By default, Mac starts from its built-in hard disk, but a startup disk can be any storage device that contains bootable contents that compatible with your Mac. For example, if you install macOS or Microsoft Windows on a USB drive, your Mac can recognize that drive as a startup disk. This guide provides 2 ways to boot a Mac from a USB flash drive.
Starting up your Mac from an external disk requires the following:
- Intel-based Mac.
- Bootable USB thumb drive formatted with a GUID partition type and containing an OS X installer or a usable operating system.
Let’s see how to boot a Mac from a bootable USB drive and what to do if your Mac doesn’t start up from it.
Way 1: Boot Mac from USB flash drive using Startup Manager
Getting your Mac to load from a USB drive is fairly straightforward. Use the following steps, you can easily set Mac boot from an external drive in Startup Manager, so it’ll only boot from USB that one time.
1. Insert the USB boot media into a USB slot.
2. Turn on your Mac (or Restart your Mac if it’s already on).
3. Press and hold the Option key immediately after you see the Apple logo. Holding that key gives you access to OS X’s Startup Manager. Once the Startup Manager screen appears, release the Option key. The utility will look for any available drives that include bootable content.
4. Using either the pointer or arrow keys on the keyboard, select the USB drive you wish to boot from. Once selected, either hit the Return key or double-click your selection. The machine will start to boot from the USB drive.
Way 2: Set a Mac Boot from USB Drive using Startup Disk
When you use Startup Disk preferences to set Mac boot from an external drive, so it’ll boot from that disk until you choose a different one. Here is how:
1. Go to Apple menu > System Preference, then click Startup Disk.
2. Click the locked icon and then enter your administrator password.
3. Select External drive as the startup disk, then restart your Mac.
What to do if your Mac does not boot from the selected drive
If you see a message prompts that your security settings do not allow this Mac to use an external startup disk, check the External Boot setting in Startup Security Utility, and then allow your Mac to use an external startup disk.
Step 1: Open Startup Security Utility.
Turn on your Mac, then press and hold Command (⌘) + R immediately after you see the Apple logo. Your Mac starts up from macOS Recovery. When you see the macOS utility window, choose Utilities > Startup Security Utility from the menu bar. When you’re asked to authenticate, click Enter macOS Password, then choose an administrator account and enter its password.
Step 2: Select “Allow booting from external media“.
If you want to select an external startup disk before restarting your Mac, quit Startup Security Utility, then choose Apple menu > Startup Disk.
Note: If you’re using Boot Camp in a dual-boot Windows/OS X environment, you may be unable to boot negatively into supported versions of Microsoft Windows XP, Windows Vista or Windows 10 operating systems installed on an external USB hard drive.

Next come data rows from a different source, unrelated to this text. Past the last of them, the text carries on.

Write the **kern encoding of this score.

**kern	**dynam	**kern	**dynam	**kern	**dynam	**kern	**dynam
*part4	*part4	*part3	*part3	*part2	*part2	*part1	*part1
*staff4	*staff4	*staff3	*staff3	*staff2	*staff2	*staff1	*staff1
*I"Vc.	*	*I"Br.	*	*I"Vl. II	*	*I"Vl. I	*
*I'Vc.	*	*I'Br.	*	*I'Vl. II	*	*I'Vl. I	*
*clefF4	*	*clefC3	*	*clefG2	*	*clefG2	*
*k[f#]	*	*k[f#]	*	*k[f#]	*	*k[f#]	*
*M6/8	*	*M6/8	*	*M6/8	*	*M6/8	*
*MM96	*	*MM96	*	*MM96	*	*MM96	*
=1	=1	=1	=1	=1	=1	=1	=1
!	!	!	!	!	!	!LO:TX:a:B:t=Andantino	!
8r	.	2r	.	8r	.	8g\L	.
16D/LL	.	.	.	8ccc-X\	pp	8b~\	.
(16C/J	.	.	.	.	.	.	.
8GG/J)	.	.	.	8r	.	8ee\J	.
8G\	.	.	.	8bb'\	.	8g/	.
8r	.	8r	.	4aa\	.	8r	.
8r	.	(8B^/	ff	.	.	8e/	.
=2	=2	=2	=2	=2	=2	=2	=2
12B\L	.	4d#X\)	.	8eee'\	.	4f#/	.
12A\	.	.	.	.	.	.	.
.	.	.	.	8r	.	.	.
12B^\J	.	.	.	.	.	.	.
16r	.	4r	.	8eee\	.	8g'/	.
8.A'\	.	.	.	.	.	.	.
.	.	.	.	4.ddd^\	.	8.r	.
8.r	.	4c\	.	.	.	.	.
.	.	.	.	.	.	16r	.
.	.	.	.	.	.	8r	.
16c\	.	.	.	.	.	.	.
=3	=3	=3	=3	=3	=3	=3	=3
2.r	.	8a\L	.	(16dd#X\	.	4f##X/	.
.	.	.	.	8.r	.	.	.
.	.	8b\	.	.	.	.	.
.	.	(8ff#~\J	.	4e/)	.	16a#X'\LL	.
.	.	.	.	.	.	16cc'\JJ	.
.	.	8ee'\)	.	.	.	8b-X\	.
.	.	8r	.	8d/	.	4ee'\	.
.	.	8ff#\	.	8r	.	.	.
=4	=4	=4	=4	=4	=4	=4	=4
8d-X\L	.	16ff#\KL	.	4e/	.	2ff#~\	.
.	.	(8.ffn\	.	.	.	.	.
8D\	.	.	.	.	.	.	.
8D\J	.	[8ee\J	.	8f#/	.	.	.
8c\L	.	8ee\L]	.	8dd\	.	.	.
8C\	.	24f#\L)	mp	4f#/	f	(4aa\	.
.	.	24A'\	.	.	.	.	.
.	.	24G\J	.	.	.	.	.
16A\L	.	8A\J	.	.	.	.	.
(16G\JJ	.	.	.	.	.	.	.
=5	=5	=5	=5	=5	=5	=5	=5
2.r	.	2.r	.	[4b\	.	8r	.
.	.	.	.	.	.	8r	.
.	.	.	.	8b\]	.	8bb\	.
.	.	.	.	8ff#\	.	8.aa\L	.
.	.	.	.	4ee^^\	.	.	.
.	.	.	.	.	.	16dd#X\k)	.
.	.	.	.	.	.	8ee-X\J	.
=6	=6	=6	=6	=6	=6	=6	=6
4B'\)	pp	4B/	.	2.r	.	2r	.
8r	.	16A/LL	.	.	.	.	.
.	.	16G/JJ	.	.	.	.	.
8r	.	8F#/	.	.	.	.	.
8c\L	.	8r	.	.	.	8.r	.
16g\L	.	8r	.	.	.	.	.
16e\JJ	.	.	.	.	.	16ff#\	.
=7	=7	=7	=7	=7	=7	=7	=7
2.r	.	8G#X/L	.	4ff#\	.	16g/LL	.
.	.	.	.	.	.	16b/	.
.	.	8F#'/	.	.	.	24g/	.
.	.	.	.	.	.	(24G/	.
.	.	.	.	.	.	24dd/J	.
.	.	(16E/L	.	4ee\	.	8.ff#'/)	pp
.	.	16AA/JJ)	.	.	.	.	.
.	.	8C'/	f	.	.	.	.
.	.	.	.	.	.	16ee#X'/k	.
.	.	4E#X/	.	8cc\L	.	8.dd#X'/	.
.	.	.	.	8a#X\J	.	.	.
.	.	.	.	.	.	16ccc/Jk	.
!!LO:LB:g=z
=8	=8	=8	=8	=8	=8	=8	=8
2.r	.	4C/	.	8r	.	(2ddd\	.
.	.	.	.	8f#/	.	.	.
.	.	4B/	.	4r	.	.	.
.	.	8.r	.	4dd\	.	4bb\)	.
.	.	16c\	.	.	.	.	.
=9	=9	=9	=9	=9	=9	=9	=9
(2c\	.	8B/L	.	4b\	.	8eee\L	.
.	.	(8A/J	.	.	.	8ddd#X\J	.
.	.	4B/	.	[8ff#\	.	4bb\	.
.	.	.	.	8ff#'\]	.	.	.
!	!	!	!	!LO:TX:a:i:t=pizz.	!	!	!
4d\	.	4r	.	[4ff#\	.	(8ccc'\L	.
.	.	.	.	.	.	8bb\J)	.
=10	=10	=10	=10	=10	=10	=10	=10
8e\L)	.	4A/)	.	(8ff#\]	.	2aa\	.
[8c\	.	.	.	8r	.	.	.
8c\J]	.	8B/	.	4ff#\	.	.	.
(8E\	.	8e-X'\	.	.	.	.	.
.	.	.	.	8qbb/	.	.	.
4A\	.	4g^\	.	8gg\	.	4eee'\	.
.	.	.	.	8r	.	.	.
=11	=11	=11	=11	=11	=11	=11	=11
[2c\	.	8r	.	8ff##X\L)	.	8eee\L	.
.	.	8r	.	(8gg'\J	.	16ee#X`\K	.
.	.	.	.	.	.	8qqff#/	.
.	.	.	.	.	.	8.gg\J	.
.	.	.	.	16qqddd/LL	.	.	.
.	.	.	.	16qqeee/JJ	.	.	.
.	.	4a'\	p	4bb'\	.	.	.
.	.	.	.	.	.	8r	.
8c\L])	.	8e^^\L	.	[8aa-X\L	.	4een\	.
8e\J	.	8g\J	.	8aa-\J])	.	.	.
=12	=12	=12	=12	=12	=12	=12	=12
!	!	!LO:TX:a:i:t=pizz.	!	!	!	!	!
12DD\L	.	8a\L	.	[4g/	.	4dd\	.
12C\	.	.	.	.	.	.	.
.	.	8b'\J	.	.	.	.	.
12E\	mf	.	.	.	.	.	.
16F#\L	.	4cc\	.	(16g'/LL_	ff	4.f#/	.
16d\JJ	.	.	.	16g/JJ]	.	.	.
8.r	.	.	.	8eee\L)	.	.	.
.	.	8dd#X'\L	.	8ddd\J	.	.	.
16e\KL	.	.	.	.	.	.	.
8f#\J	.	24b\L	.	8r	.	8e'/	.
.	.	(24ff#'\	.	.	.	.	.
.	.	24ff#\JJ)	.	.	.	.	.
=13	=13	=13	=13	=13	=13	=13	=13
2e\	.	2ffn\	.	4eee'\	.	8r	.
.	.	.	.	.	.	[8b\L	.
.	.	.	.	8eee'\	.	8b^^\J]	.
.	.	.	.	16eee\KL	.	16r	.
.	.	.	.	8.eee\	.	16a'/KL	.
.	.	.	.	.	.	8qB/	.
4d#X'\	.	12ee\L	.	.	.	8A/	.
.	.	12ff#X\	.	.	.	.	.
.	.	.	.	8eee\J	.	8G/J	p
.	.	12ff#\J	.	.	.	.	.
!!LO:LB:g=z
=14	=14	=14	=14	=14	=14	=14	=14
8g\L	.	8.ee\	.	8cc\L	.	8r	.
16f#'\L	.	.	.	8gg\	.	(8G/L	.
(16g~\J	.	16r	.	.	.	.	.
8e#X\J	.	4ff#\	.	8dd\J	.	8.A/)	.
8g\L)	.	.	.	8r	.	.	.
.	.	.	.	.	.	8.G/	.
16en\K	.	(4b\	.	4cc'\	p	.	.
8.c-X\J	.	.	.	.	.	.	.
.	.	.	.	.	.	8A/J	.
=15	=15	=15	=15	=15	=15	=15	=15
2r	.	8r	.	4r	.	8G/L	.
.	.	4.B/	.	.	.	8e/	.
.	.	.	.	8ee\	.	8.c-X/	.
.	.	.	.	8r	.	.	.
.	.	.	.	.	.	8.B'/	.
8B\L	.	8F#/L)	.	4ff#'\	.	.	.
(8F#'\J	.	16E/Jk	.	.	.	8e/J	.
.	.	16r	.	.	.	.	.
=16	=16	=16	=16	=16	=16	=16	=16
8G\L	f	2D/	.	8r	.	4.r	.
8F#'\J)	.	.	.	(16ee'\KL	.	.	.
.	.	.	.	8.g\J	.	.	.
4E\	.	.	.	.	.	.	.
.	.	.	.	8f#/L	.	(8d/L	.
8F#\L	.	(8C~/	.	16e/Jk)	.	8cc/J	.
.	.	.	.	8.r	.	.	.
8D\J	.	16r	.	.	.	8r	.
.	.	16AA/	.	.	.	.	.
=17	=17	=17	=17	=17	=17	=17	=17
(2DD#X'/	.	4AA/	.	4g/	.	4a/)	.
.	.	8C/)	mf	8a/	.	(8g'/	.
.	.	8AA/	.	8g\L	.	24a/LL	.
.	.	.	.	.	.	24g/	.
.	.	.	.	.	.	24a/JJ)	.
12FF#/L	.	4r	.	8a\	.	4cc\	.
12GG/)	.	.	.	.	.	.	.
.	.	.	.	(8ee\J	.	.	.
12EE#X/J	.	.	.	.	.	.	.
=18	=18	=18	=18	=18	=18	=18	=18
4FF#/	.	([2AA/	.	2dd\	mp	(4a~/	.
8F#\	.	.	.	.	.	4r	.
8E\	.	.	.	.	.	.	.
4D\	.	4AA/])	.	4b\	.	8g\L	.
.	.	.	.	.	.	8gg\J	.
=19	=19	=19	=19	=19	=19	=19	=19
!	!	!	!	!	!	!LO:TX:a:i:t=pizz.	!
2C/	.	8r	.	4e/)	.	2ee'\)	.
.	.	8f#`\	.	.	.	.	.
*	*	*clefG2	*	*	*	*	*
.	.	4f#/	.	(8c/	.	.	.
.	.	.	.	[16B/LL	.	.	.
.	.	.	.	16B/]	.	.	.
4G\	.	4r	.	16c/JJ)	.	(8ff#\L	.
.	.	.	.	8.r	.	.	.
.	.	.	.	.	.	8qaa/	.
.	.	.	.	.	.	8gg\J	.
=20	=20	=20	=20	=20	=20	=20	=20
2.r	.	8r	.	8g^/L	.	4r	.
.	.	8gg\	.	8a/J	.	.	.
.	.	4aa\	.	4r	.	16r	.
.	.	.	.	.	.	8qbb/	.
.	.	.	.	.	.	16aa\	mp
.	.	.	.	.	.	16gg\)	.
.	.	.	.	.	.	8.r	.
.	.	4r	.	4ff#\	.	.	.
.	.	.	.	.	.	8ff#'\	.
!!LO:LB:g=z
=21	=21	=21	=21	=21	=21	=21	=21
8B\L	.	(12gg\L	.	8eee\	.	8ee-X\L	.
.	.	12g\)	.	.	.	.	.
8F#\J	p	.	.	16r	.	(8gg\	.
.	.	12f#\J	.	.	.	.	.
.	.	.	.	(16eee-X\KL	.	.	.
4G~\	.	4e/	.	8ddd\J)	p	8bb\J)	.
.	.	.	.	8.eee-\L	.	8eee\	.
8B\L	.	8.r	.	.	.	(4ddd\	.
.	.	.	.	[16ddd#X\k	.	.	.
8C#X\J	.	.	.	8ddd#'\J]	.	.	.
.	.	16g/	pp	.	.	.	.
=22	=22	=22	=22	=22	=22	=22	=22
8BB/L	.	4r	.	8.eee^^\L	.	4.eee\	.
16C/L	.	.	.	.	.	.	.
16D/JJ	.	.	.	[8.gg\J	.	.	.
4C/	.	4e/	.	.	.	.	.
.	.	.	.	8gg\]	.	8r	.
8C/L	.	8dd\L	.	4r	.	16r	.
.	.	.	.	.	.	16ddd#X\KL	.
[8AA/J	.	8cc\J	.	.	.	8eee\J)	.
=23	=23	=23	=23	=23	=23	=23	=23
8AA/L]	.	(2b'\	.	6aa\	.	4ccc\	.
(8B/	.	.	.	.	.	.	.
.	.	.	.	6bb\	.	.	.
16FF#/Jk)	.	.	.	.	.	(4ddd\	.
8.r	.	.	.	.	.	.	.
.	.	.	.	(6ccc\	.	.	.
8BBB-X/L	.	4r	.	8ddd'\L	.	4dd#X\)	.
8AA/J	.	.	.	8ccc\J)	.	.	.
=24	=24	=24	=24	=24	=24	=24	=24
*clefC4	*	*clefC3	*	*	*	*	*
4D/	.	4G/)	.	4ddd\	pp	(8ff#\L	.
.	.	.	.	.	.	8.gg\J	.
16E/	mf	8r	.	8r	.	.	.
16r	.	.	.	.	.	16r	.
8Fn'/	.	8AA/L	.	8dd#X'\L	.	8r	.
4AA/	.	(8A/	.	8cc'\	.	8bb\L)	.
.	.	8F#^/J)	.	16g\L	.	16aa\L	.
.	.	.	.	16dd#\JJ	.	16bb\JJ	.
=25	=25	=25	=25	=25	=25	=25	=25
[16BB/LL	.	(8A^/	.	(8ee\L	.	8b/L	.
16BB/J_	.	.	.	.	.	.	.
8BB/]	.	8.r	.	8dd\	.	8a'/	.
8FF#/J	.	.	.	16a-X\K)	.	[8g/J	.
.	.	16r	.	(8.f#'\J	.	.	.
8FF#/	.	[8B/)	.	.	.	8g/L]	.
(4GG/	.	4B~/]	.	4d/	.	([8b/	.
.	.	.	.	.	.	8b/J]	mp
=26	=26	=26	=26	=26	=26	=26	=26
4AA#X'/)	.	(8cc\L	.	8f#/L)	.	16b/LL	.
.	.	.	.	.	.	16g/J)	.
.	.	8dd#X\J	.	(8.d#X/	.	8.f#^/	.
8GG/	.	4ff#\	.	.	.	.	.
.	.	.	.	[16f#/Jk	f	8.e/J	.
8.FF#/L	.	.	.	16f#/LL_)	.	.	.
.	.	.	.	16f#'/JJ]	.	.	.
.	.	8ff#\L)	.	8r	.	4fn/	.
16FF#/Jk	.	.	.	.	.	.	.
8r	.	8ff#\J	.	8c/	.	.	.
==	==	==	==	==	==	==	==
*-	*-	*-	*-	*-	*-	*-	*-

Make sure disk has been formatted with a GUID partition type
Intel-based Macs support starting from an external USB storage device’s volume that has been formatted with a GUID partition type. If you wish to boot from the drive, it’s important to format the partition as “GUID Partition Table” rather than either of the other two ahead of time when you use that drive as a bootable drive.
Make sure your disk is bootable
Volumes that aren’t bootable and don’t contain a copy of a valid operating system aren’t listed in Startup Disk or Startup Manager. Make sure the external drive you’re trying to start from contains a usable operating system.